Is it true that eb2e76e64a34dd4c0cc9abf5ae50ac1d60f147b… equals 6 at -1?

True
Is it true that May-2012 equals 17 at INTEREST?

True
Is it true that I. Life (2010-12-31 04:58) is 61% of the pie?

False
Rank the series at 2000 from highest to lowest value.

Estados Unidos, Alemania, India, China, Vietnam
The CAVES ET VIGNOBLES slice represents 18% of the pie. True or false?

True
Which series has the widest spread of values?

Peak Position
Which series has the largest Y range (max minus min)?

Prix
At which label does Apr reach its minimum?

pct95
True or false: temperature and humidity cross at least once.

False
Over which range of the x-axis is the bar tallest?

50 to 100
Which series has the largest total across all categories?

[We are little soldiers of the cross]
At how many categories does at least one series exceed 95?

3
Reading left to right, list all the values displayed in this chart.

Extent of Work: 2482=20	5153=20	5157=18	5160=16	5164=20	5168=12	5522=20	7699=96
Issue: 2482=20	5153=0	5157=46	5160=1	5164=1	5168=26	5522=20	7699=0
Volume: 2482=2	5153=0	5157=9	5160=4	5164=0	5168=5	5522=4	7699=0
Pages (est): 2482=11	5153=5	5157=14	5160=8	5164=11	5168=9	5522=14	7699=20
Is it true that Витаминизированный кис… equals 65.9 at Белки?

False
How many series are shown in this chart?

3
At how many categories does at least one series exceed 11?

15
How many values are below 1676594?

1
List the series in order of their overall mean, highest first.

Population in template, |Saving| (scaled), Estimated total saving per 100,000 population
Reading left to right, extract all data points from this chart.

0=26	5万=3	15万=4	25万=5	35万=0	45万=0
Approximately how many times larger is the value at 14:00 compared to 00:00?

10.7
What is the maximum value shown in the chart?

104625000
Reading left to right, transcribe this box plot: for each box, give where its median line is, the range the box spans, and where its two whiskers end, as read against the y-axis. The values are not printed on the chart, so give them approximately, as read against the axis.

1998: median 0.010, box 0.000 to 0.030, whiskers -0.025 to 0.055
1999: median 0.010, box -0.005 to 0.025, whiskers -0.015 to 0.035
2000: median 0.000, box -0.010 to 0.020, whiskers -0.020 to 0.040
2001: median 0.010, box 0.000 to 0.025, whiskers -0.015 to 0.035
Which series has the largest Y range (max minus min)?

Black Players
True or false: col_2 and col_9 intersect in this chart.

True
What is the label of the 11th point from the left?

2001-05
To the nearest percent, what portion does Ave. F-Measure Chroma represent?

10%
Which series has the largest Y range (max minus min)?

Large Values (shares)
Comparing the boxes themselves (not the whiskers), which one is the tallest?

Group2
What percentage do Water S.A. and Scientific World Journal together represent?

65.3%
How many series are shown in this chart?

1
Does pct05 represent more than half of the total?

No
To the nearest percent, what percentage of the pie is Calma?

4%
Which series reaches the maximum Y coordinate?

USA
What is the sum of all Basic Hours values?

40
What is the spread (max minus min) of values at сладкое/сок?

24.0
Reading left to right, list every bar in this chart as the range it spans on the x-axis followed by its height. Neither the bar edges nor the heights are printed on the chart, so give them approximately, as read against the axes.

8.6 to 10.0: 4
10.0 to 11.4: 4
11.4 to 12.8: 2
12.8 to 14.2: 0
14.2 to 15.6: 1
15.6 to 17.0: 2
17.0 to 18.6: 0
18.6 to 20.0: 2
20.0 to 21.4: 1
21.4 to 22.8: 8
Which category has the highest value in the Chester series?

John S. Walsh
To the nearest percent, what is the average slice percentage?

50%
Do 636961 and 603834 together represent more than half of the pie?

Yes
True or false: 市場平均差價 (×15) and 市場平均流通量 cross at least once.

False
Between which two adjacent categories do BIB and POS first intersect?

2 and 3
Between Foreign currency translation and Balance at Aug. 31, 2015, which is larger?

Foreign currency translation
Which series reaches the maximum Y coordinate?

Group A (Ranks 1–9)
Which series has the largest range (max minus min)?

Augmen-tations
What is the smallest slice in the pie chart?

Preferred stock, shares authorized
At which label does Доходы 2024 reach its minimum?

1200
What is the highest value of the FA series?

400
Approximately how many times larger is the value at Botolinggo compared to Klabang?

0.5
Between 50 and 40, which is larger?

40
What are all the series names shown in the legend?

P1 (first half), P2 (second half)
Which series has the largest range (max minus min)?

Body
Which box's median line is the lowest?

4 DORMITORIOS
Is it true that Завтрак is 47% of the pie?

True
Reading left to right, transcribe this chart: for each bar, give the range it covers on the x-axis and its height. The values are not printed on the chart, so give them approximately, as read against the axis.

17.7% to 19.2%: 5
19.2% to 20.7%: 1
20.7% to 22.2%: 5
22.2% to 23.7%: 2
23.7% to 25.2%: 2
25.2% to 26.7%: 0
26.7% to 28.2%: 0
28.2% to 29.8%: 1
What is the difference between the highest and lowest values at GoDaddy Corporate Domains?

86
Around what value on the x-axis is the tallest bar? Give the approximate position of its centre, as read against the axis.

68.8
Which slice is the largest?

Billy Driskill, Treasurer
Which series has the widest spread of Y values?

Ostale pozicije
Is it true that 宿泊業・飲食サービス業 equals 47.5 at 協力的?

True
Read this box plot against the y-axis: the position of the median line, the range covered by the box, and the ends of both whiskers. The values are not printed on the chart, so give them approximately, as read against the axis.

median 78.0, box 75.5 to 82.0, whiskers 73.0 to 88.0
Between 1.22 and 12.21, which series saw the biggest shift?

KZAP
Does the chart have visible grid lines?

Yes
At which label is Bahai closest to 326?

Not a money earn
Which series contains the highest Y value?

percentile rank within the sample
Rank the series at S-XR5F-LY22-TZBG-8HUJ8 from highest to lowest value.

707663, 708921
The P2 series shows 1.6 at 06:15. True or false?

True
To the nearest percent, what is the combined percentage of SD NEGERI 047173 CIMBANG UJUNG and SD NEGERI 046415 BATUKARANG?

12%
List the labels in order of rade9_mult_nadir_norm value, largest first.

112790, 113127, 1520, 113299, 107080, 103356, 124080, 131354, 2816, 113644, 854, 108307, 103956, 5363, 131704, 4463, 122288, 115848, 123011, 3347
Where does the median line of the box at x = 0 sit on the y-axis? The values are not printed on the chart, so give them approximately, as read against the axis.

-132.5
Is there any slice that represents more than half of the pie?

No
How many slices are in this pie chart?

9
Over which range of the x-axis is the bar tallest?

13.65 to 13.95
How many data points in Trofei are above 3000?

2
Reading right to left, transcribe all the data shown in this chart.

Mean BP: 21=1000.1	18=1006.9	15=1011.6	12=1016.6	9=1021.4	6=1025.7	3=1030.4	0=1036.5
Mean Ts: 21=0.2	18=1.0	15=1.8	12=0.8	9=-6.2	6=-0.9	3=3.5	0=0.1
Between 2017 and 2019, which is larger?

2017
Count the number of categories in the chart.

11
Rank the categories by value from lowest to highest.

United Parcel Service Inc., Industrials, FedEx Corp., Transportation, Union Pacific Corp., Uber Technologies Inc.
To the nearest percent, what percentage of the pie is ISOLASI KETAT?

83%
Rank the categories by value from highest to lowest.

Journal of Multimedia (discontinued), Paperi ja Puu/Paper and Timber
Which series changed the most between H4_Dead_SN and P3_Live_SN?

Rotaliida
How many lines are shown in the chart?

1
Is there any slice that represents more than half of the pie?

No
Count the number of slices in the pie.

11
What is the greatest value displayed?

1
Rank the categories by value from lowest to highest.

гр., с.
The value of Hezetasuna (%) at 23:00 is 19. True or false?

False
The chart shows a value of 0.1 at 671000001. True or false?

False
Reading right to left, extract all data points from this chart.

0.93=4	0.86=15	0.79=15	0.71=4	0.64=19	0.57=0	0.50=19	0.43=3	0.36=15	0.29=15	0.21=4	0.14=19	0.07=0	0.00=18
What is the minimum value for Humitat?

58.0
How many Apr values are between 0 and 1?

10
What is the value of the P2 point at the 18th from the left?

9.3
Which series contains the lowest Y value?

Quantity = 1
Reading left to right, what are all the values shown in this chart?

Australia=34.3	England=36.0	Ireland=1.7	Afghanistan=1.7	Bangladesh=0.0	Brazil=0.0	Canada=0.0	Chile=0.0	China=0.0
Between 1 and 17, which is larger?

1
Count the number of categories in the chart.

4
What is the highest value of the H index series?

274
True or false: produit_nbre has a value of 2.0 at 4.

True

_ _ _

Reproduce only the items from the very first line through the line containing "Is it true that I.", switching "equals" to "is" and leaving everything else unchanged.

* **ANSWER TO THE PROBLEM**:
Is it true that eb2e76e64a34dd4c0cc9abf5ae50ac1d60f147b… is 6 at -1?

True
Is it true that May-2012 is 17 at INTEREST?

True
Is it true that I. Life (2010-12-31 04:58) is 61% of the pie?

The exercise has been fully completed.